From the DASH website:
Form a team with a few of your friends and be part of an amazing game that is sweeping the nation! From fictitious graveyards to s'mores designed in morse code to music clips containing a hidden message, anything is possible to encounter when playing in the DASH puzzle hunt.
A puzzle hunt, a unique type of treasure hunt, is a fun, interactive, outdoor event in which teams of players race to find and solve creative puzzles hidden in different locations.
DASH (Different Area—Same Hunt) is a puzzle hunt event that happens simultaneously across multiple cities across the United States. The inaugural DASH in September 2009 spanned 8 cities. DASH 3 is currently being planned in 12 participating cities.

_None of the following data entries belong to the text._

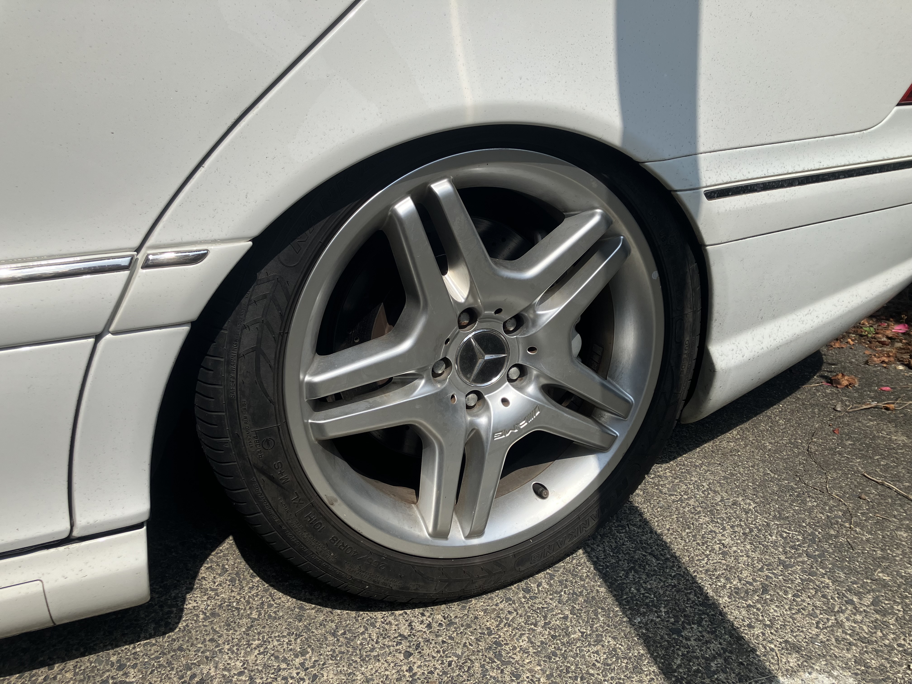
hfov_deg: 63.4
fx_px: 738
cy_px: 342
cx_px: 456
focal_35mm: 28
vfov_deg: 49.7
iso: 32
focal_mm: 3.99
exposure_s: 1/3247
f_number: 1.8
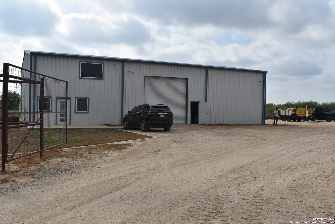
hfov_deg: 53.1
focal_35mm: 36
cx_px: 168
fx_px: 335
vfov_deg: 36.9
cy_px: 112
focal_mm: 24
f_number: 10
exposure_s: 1/400
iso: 100
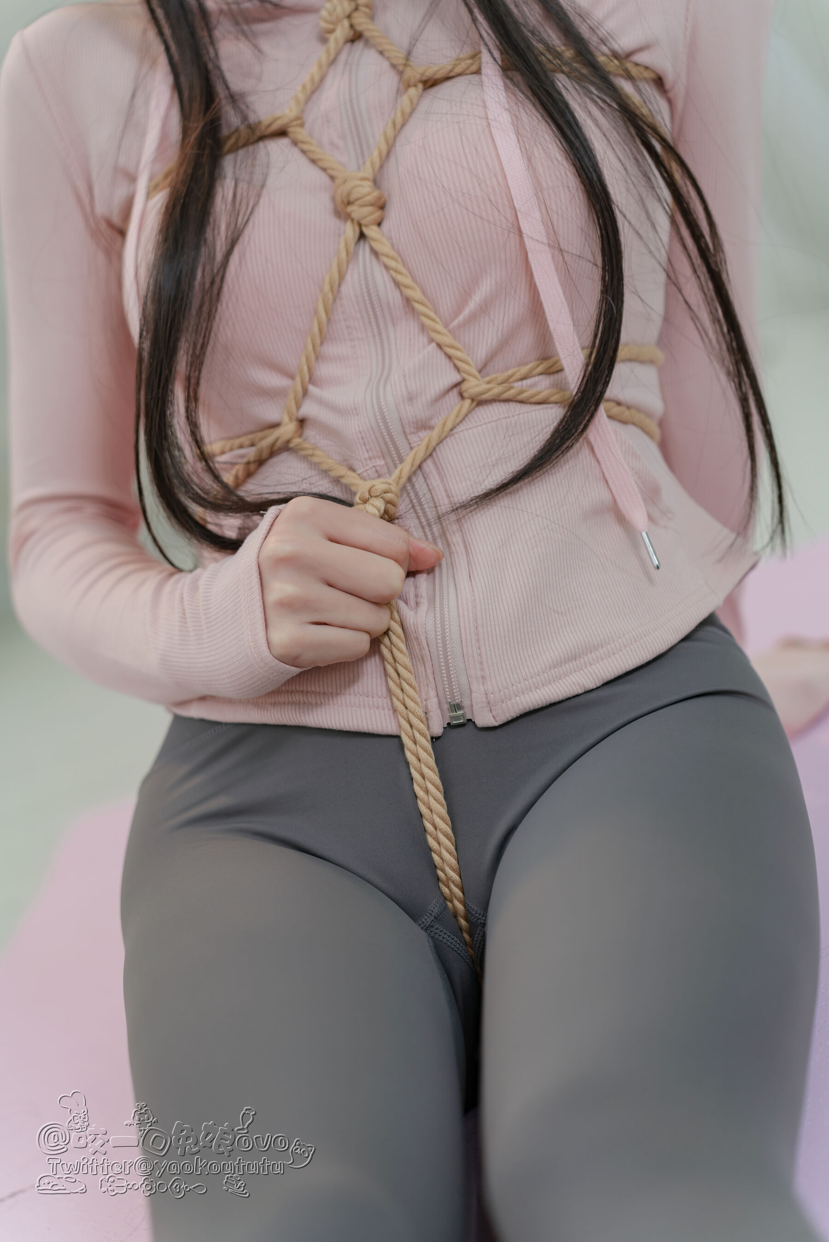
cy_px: 621
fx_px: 2590
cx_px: 414
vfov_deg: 27.0
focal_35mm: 75
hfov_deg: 18.2
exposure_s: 1/80
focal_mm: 75
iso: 100
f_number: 2.8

Creating the hunt is a collaborative effort of puzzle enthusiast volunteers across the country. Each city contributes a clue to the event, and each event uses all the clues from the contributing cities.
What if I've never played in a puzzle hunt before?
You'd be surprised at how easy it is to start solving. DASH is a great opportunity for first time puzzle hunters. The goal is for everyone to have fun, so you'll get all the help and hints you want!
Participating Cities
To my fellow denizens of the Windy City, note that Chicago is a DASH city for the first time.
The best-known puzzle hunt is probably the MIT Mystery Hunt, in which a handful of the world's smartest people concoct a themed series of insanely difficult puzzles for hundreds more of the W.S.P. to solve. Even for the impossibly intelligent Mystery Hunt crowd, it can take an entire weekend of nonstop solving to find the final answer.
DASH players tend to be plenty smart too, but where the MIT hunt is a grueling marathon, DASH is more of a general interest game day that begins in late morning and is designed to be finished by dinnertime. The emphasis is less on competition than on enjoying the novel experience and adrenaline rush of citywide team puzzle solving.
I think of DASH more in the spirit of the late, great Tropic Hunt, a puzzle treasure hunt sponsored by the Miami Herald's Tropic magazine. Hundreds of people would enter every year — some traveling to Miami for the privilege — to indulge in a day of ingenious puzzles leavened with clever witticisms from the Herald's resident humorist, Dave Barry.